The European Commission has proposed making gene-edited plants much easier to study and commercialize. Scientists welcomed this week’s draft proposal, which aims to accelerate research boosting the resilience of crops to climate change, pests, and diseases, and to develop plants that require fewer fertilizers. But it could take several years for it to be approved by the European Parliament and Council.
"It's a big step; I'm quite happy," says Agnès Ricroch, a plant geneticist at AgroParisTech. It has been difficult to get money to carry out research using genetically modified organisms (GMOs) and permission for field trials, she says. "I think this is going to change."
GMOs have historically faced stiff opposition in Europe. The draft law would enable the release of new crop varieties, such as disease-resistant potatoes that would require far less fungicide, says Matin Qaim, an agricultural economist at the University of Bonn. Gene editing allows researchers to make targeted changes to DNA and modify a plant much more quickly than with conventional breeding. "Many exciting technologies would come to the market within the next few years."
Critics of the proposal include the seed conservation organization Arche Noah, which opposes GMOs. "New genetic engineering is first and foremost a tool for corporations to squeeze their competitors out of the market and expand further their control over our food system," said Magdalena Prieler, the group's seed policy adviser, in a statement.
The proposal to deregulate what the Commission calls New Genomic Techniques, including gene-editing CRISPR/Cas, is part of a larger legal package promoting the sustainable use of natural resources. It also includes provisions on monitoring soil health and reducing food waste.
The Commission's proposal would address two issues that GMO proponents say are problematic under existing legislation governing GMOs. One is the length of time and cost needed to evaluate genetically modified crops. "It is almost impossible to get something approved for cultivation," says René Custers, regulatory affairs manager for VIB, a biotech research institute. A second issue relates to how regulators handle small genetic changes in crop plants, given that can be extremely difficult to know whether these changes came from conventional breeding or were the product of gene editing.
Scientists had once hoped that Europe would regulate gene editing more lightly than traditional genetic engineering techniques. But in 2018 the Court of Justice of the European Union ruled that gene editing falls under the law covering transgenic plants. The next year the European Council asked the Commission to study the issue. Its 2021 report concluded that the existing GMO legislation was not appropriate for gene editing and was holding back the development of innovative crops.

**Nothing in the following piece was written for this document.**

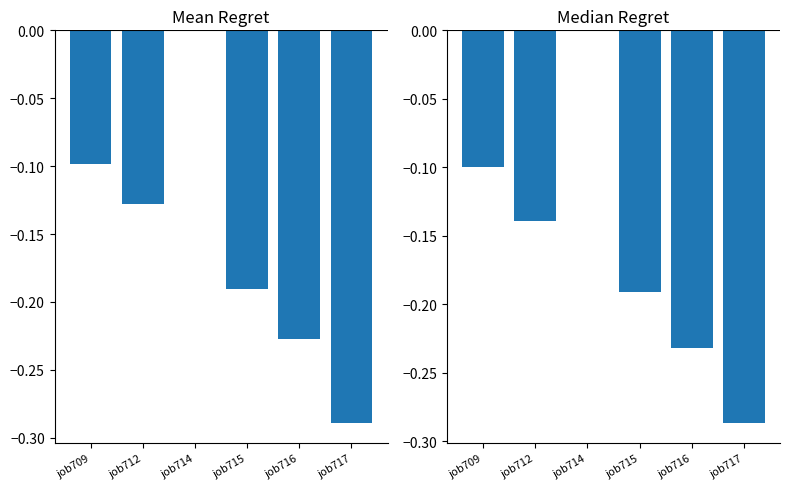

Read the mean_regret value at job715.

-0.2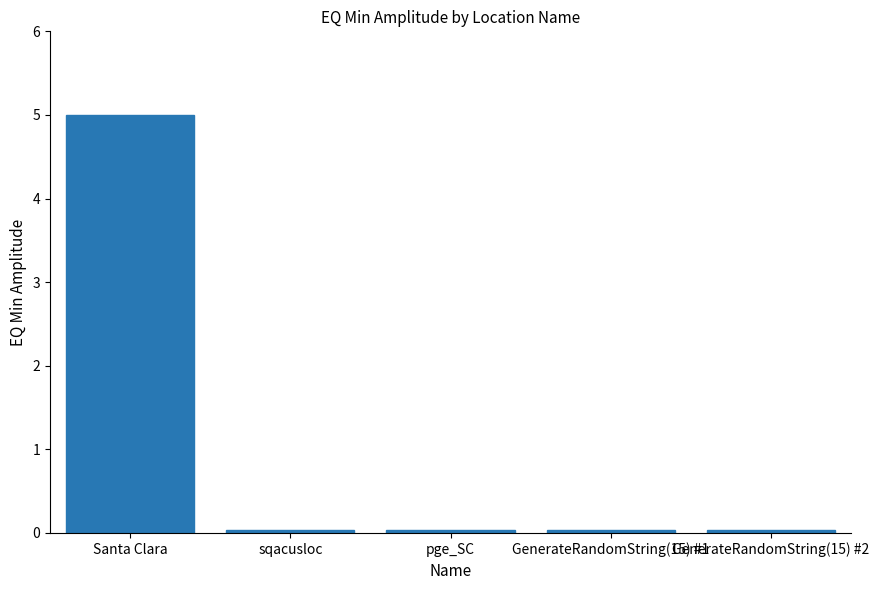

True or false: the data shows 0.0 at GenerateRandomString(15) #2.

True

The draft law would exempt gene-edited plants from the current GMO law if they are equivalent to what could be accomplished with conventional plant breeding. "This would be a much, much better way of going ahead," says Richard Visser, a plant geneticist at Wageningen University & Research. These gene-edited plants would not require lengthy risk assessments, which would allow developers to bring them to market much sooner and without doing studies of potential harm to human health or the environment. Instead, researchers or companies would only need to demonstrate that the gene-edited plants are the same as conventional plants.

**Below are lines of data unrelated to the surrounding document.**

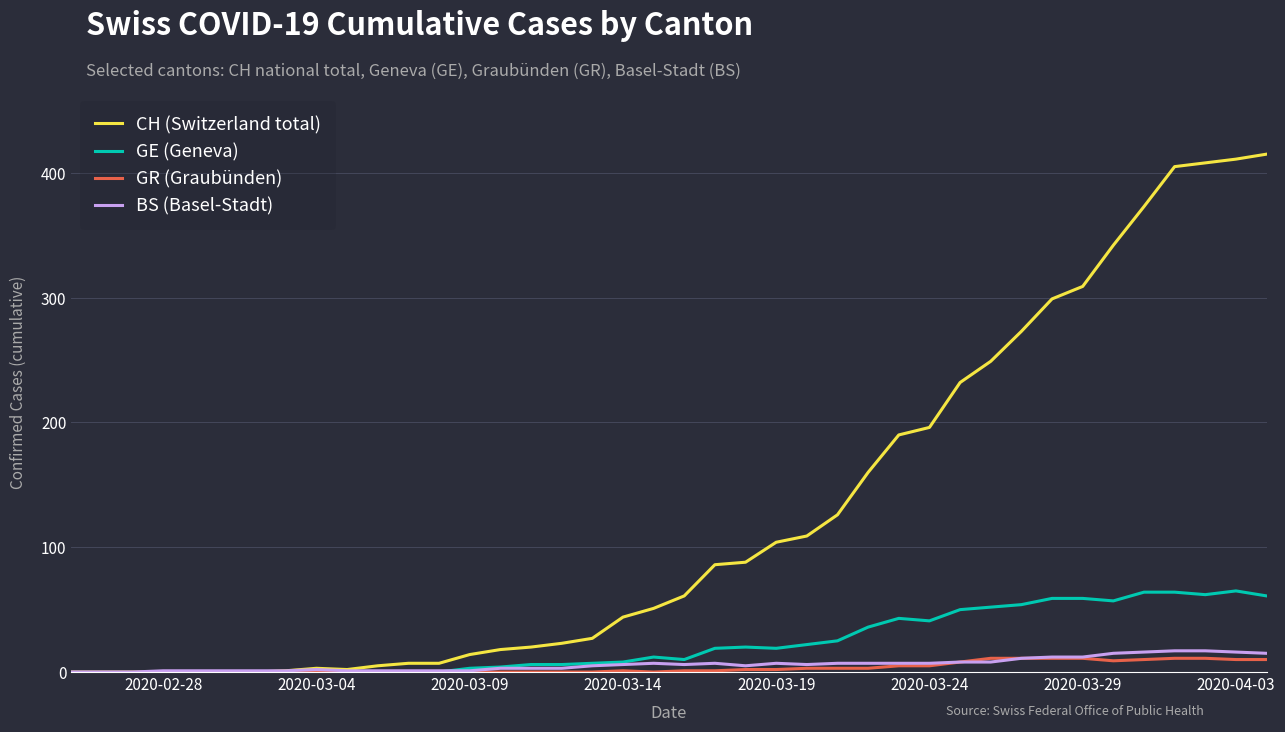

Which series has the largest total across all categories?

CH (Switzerland total)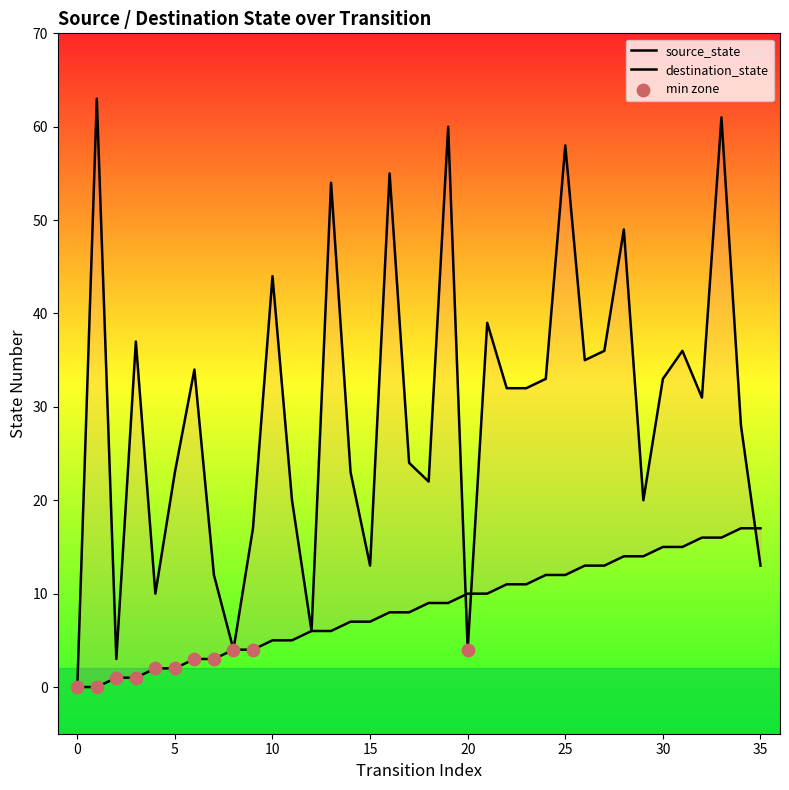

Is the value of destination_state at 0 greater than the value of source_state at 27?

No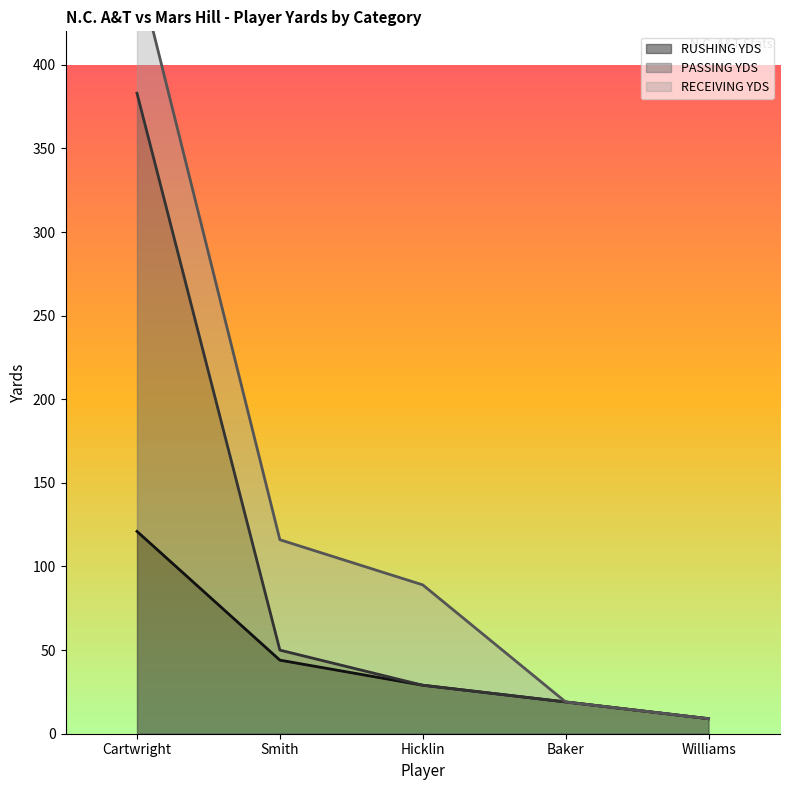

What is the difference between the PASSING YDS values at Baker and Hicklin?

10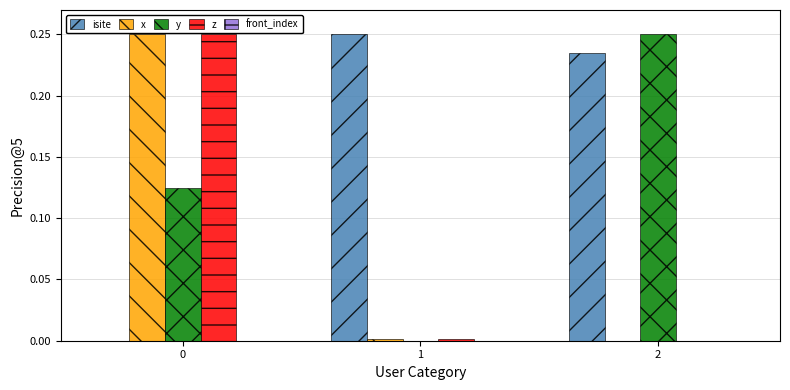

The value of isite at 0 is 0.0. True or false?

True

Plants would be exempt if no more than 20 nucleotides were added or replaced during the gene editing. This number comes from a 2011 study of the model plant Arabidopsis in which detectable natural genetic variations among individual plants were limited to this size. (Subsequent studies have found that natural variation within species can be much larger.) The limit of 20 nucleotides could restrict what scientists would be able to achieve through gene editing. They could improve disease resistance, for example, but perhaps not enhance traits that are under the control of many genes, such as yield.
The draft also allows researchers to use gene editing to add or move genes, as long as the genes already exist within what is called the breeder's gene pool. That flexibility is appealing because moving genes can lead to much more sophisticated effects, such as changing expression patterns, than simply knocking out a gene with a mutation, says plant geneticist Detlef Weigel of the Max Planck Institute for Biology Tübingen.
Plants with new traits not found in conventionally bred crops, such as herbicide resistance acquired by DNA from other species, would continue to be regulated under the existing law.
The draft law still prohibits gene-edited plants in organic agriculture and requires gene-edited seeds to be labeled. And companies or other developers must register the crops and their traits in a public database. Herbicide resistance is also excluded from the relaxed regulation, notes plant molecular biologist Holger Puchta of the Karlsruhe Institute of Technology. “The commission took into account the concerns of the NGOs [nongovernmental organizations] that want to have a drastic reduction of herbicide use in Europe," he says. Puchta hopes these prohibitions will win opponents of gene editing.
The first session to work on the legislation is scheduled for 25 July, but Ricroch warns that major action may be delayed until after parliamentary elections next year.